The overall measure was sponsored by Sen. Don Gaetz, a former Senate president from Niceville, and backed by current Senate President Andy Gardiner, R-Orlando. The two leaders recruited Lee to run for re-election in 2012.
"This is a valid issue that's being raised and discussed about what we do on this ban on gay adoptions that exists in the statute. It's a valid issue. I think it ought to stand alone. I don't think it ought to be buried in a piece of legislation that in my opinion, to use a harsh term, and my thesaurus is small today, to hijack a piece of legislation that was supposed to be a feel-good moment for this Legislature and divide senators," Lee said.
Lee noted the House had already approved another bill with a "conscience clause," which would allow private adoption agencies to refuse to place children with gay parents if doing so would violate the agencies' religious or moral convictions. He also pointed out that his wife, Lauren, is a judge who has authorized gay adoptions.
"We are dividing folks with this legislation that was supposed to unite people. And I will stand against it on that principle," he said.
When asked about his remarks during a lengthy interview, Lee said it was "the process" that disturbed him and not the issue.
"My thought was, if you really feel that strongly about passing that (repeal) legislation, if you really think it's that important, why doesn't somebody file a bill and go do it? Why hijack a workplan item? As a matter of respect for the process and believing that there needs to be some modest level of legislative etiquette left in this building, why do we hotbox one another with controversial stuff like that?" Lee said.
Since returning to the Senate, a more even-tempered Lee has emerged as a potential compromise candidate in an unresolved race between Sen. Jack Latvala, R-Clearwater, and Sen. Joe Negron, R-Stuart, about who will take over as president after the 2016 elections.
Lee said he would welcome the opportunity to lead the chamber again, but with a caveat.
"I want to do it because my colleagues want to be led by a principled leader who believes in something and will stand for it, not because I'm known as an extraordinary back-slapper and dealmaker. That weakens a presiding officer too much, when they have to cut too many deals to get there. So if you can't get there through respect and for what you stand for and your intellect and your knowledge of the process and your capability of getting things done, then it's not worth it to me," he said.
Most lobbyists view Lee as a principled politician and "a thinker" who doggedly sticks to his guns.
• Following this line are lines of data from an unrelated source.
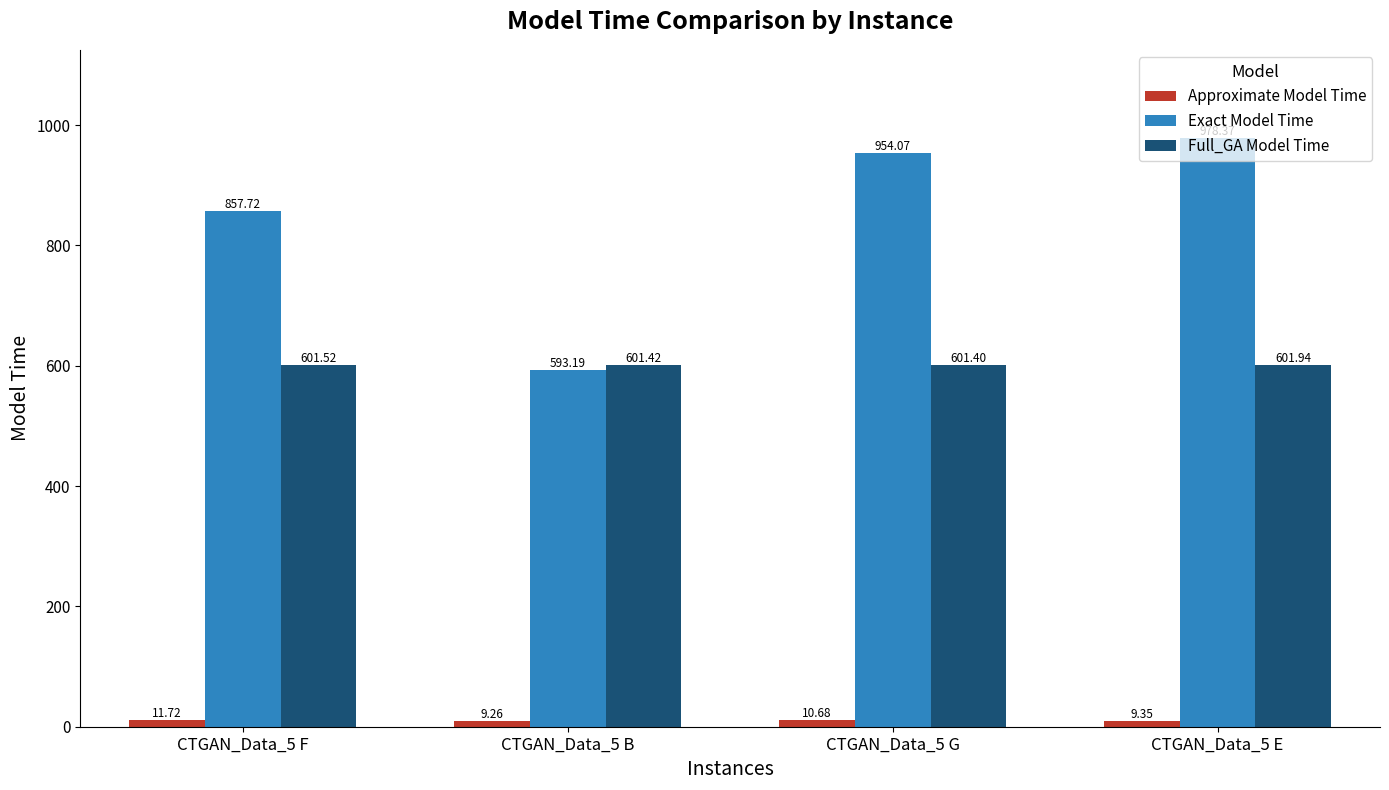

What is the value of the Full_GA Model Time bar at the 1st from the left?

601.5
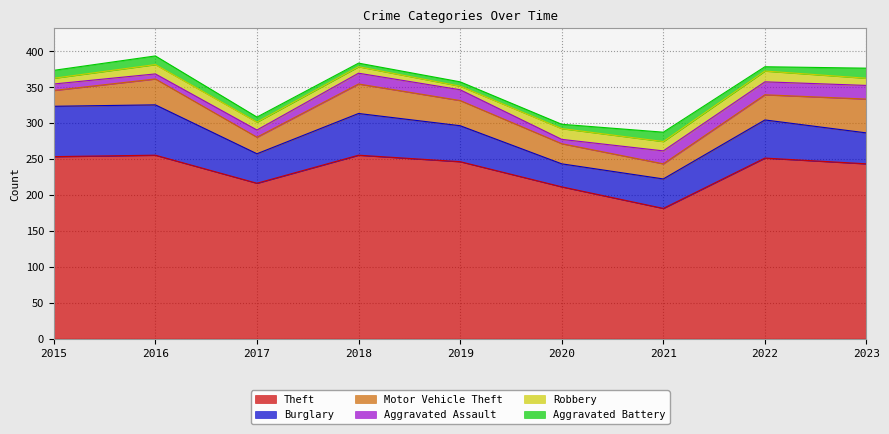

True or false: Robbery and Aggravated Assault cross at least once.

True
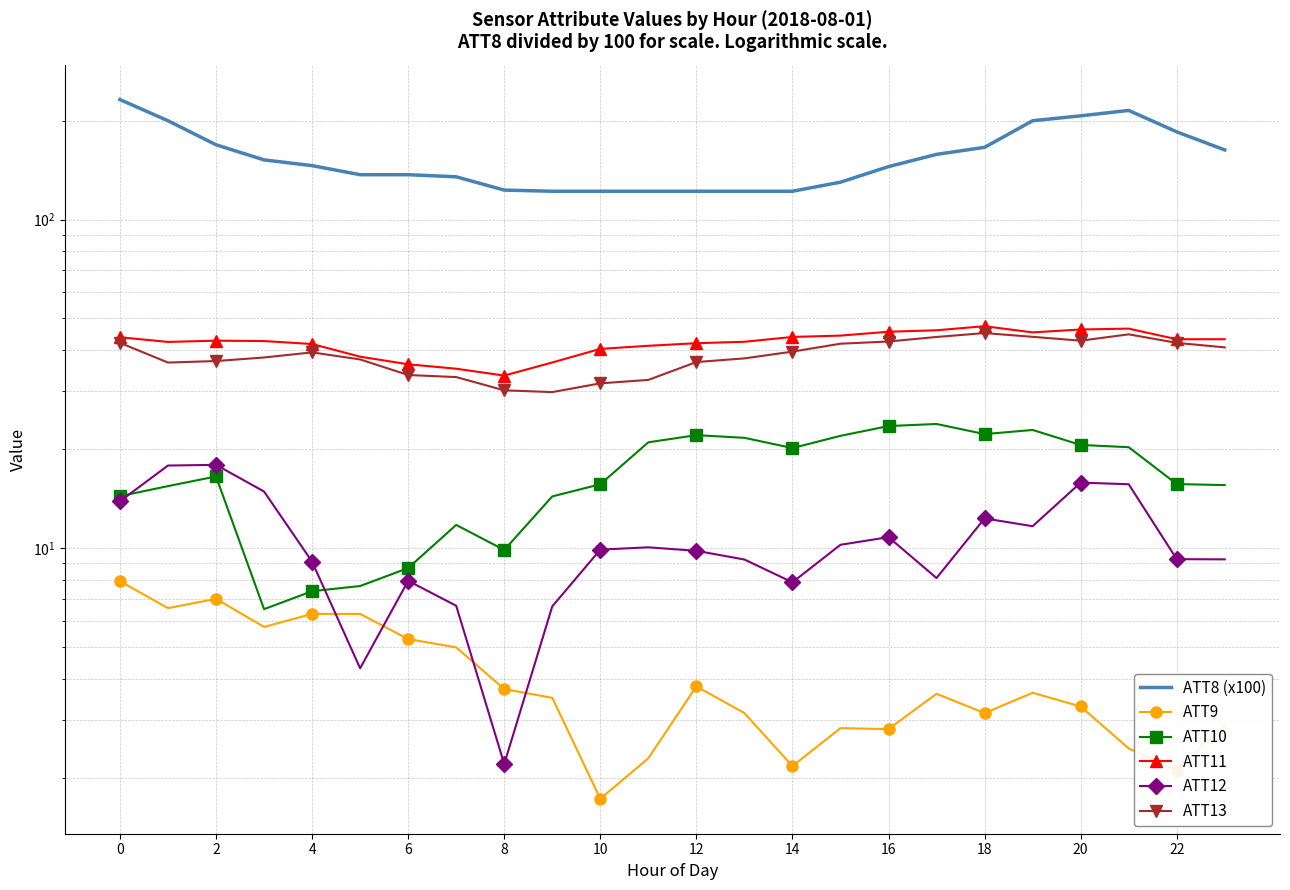

True or false: ATT13 and ATT9 intersect in this chart.

False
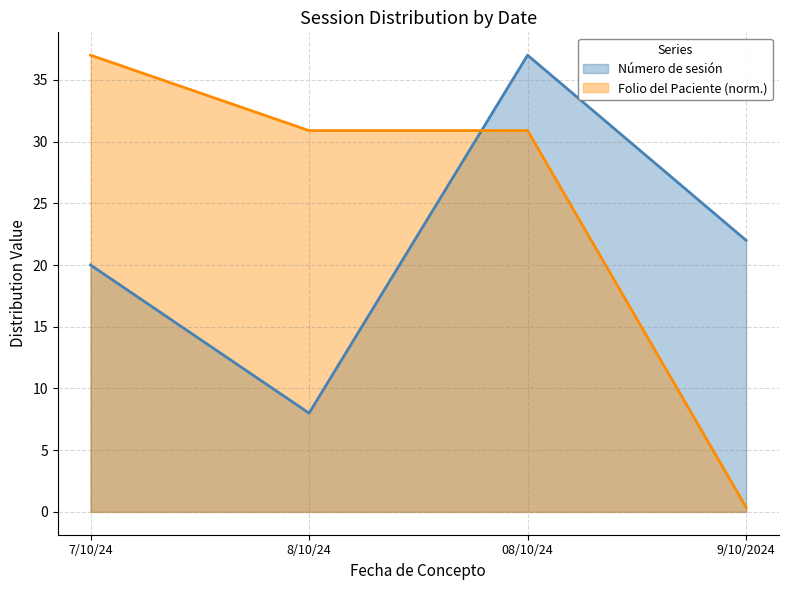

How many lines are shown in the chart?

2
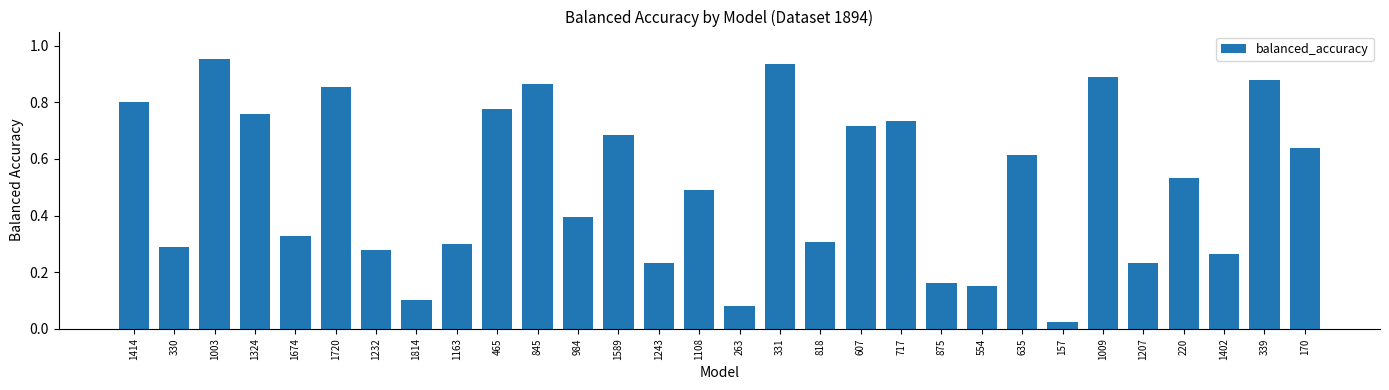

What is the sum of all values?

15.3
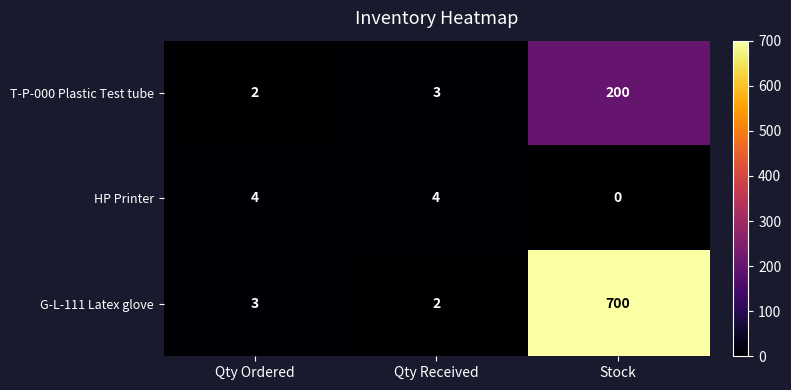

Reading left to right, extract all data points from this chart.

T-P-000 Plastic Test tube: Qty Ordered=2	Qty Received=3	Stock=200
HP Printer: Qty Ordered=4	Qty Received=4	Stock=0
G-L-111 Latex glove: Qty Ordered=3	Qty Received=2	Stock=700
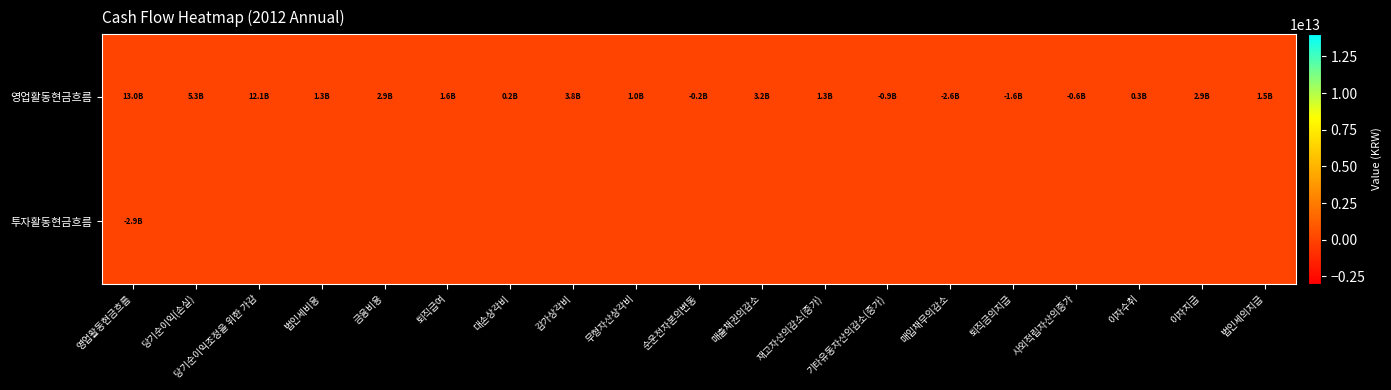

What is the spread (max minus min) of values at 퇴직금의지급?

1567866232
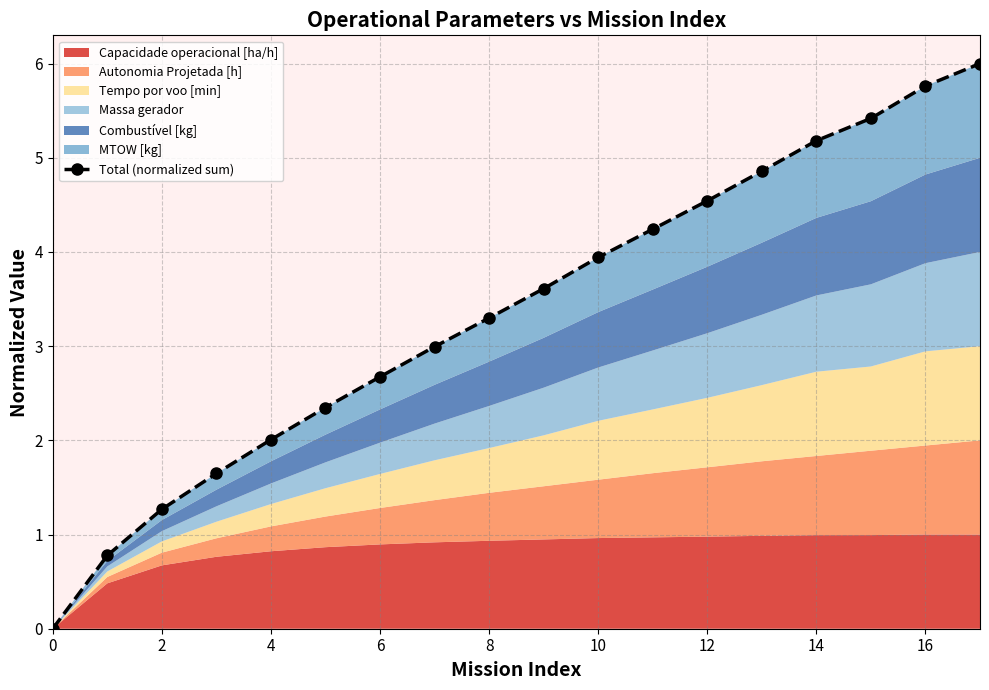

What is the approximate value at 13?

4.9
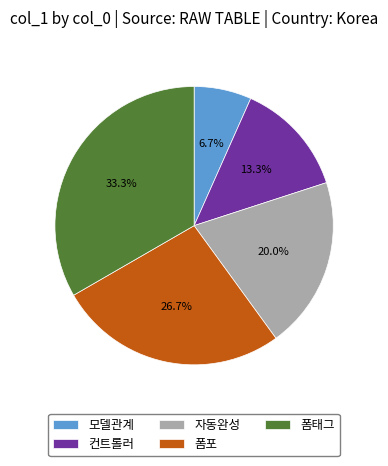

True or false: 모델관계 accounts for 7% of the total.

True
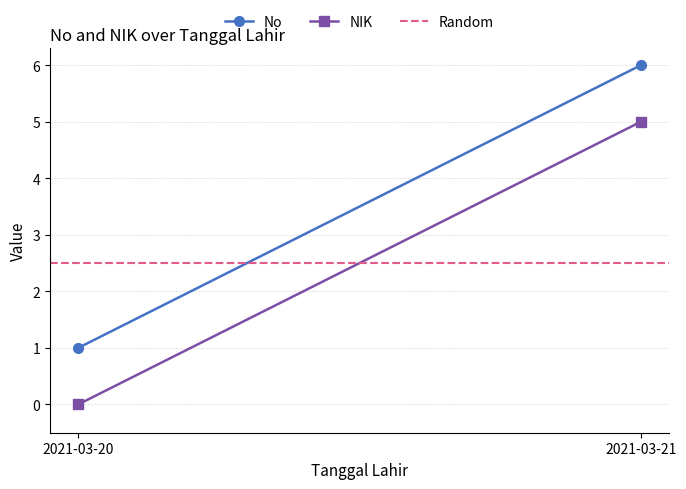

What is the difference between the NIK values at 2021-03-21 and 2021-03-20?

5.0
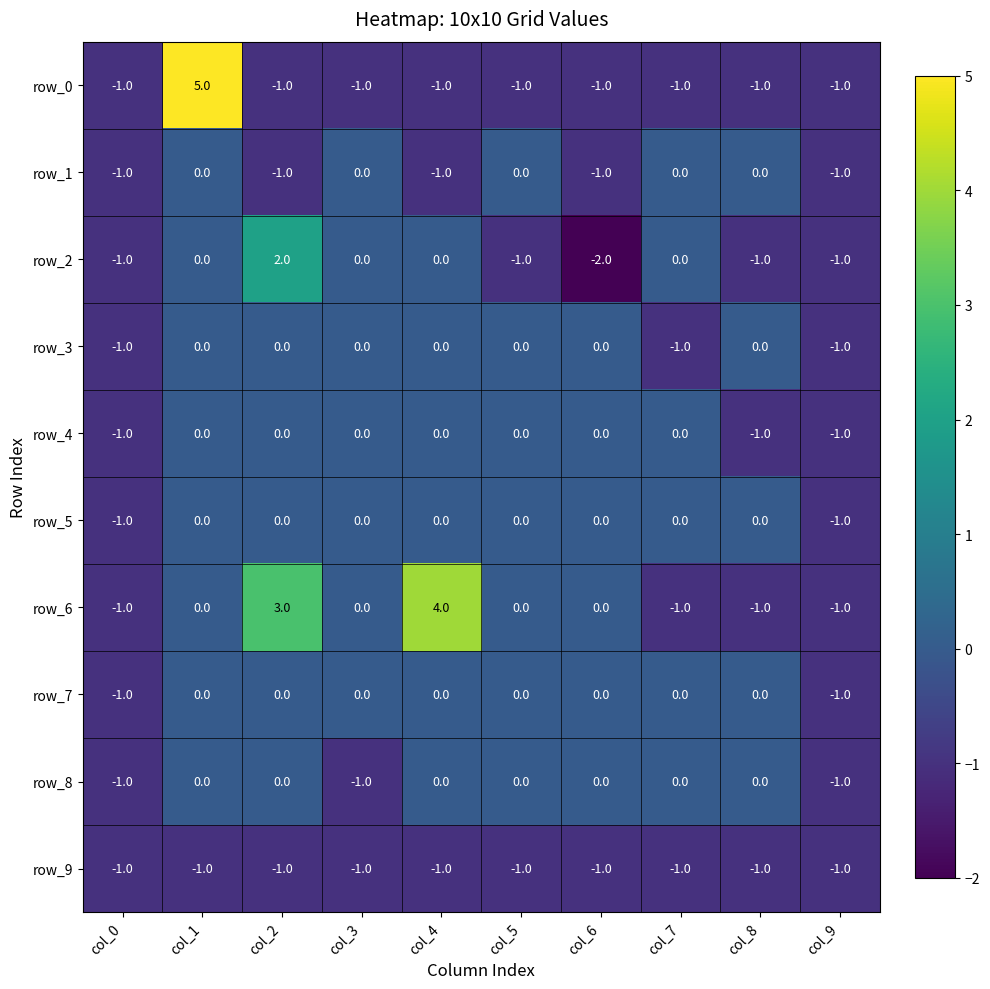

Which series changed the most between col_4 and col_8?

row_6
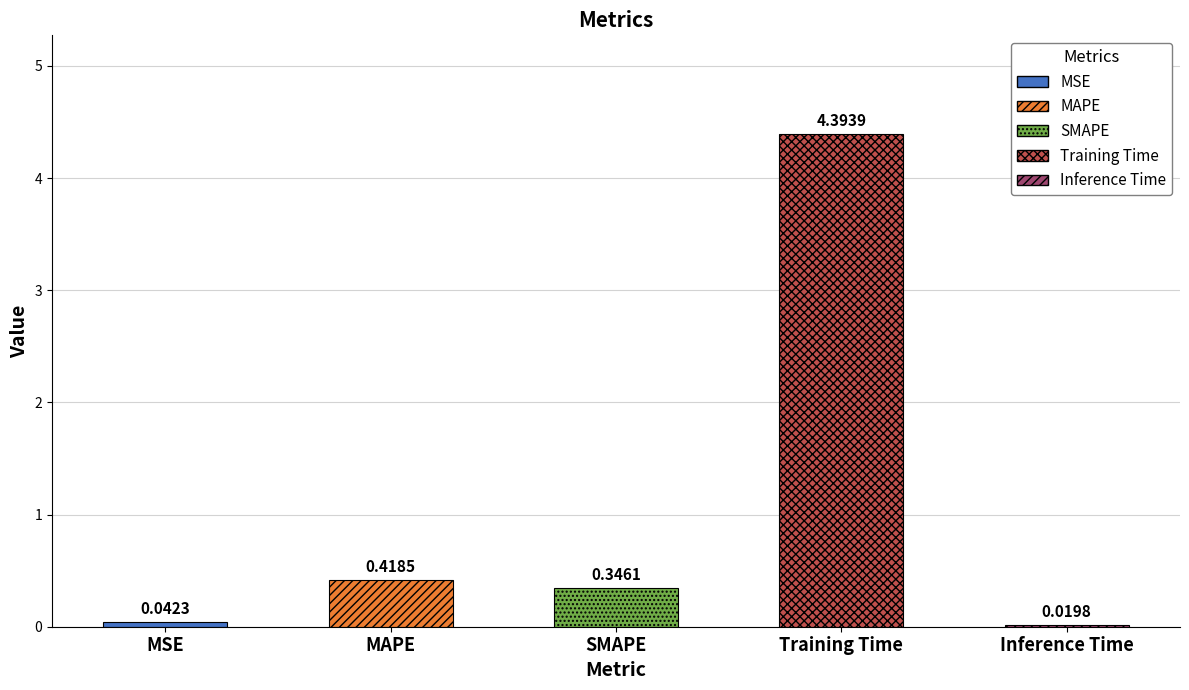

Read the value at Training Time.

4.4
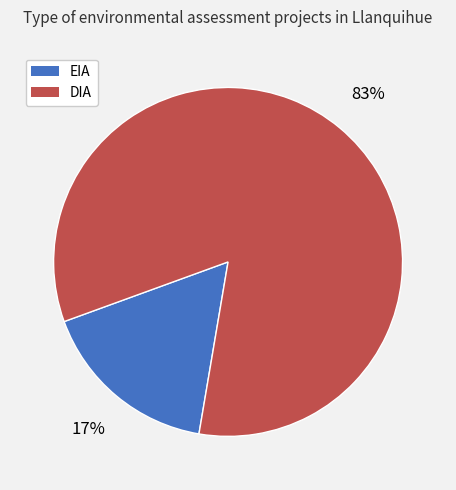

Which has a higher value, DIA or EIA?

DIA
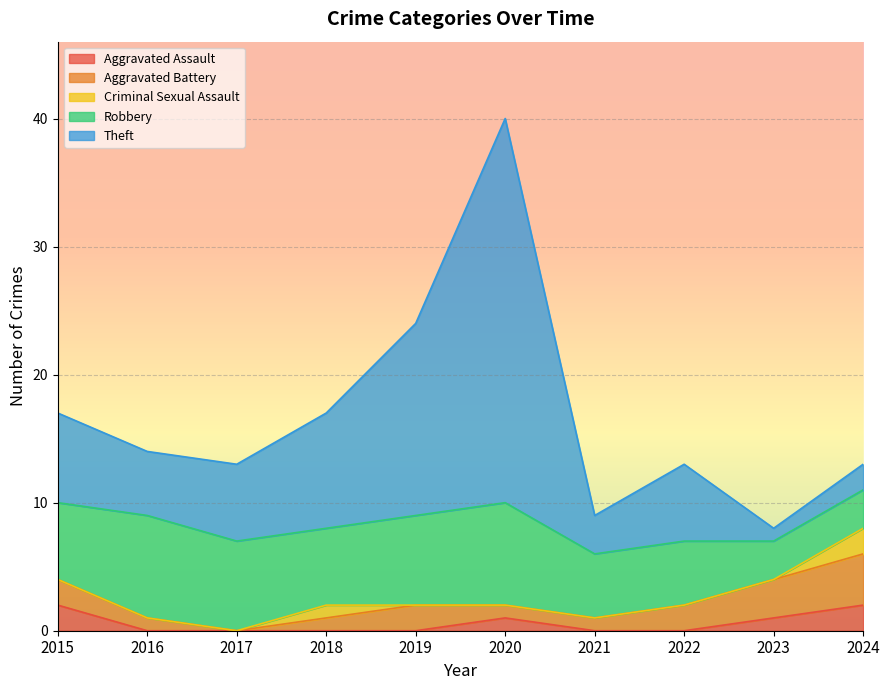

At how many categories does at least one series exceed 20?

1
"If he's on the side of the issue you're working on, he's a great champion. If he's against you, watch out, because he's a very formidable person because of that tenacity. But that's what you want in a member. You don't want a person to come up here and just flit around for eight years. Whether you like what he's trying to do or not, he's a force. He always has been. From day one," said lobbyist Travis Blanton, a longtime friend of Lee.
Lee speaks disparagingly of the influence of "relationships" between lobbyists and lawmakers rooted in campaign contributions and, for novice legislators, inexperience.
"But with Tom, it doesn't matter how close you are with him. You could hire his mother and if he's against something, he's going to be against it," Iarossi said.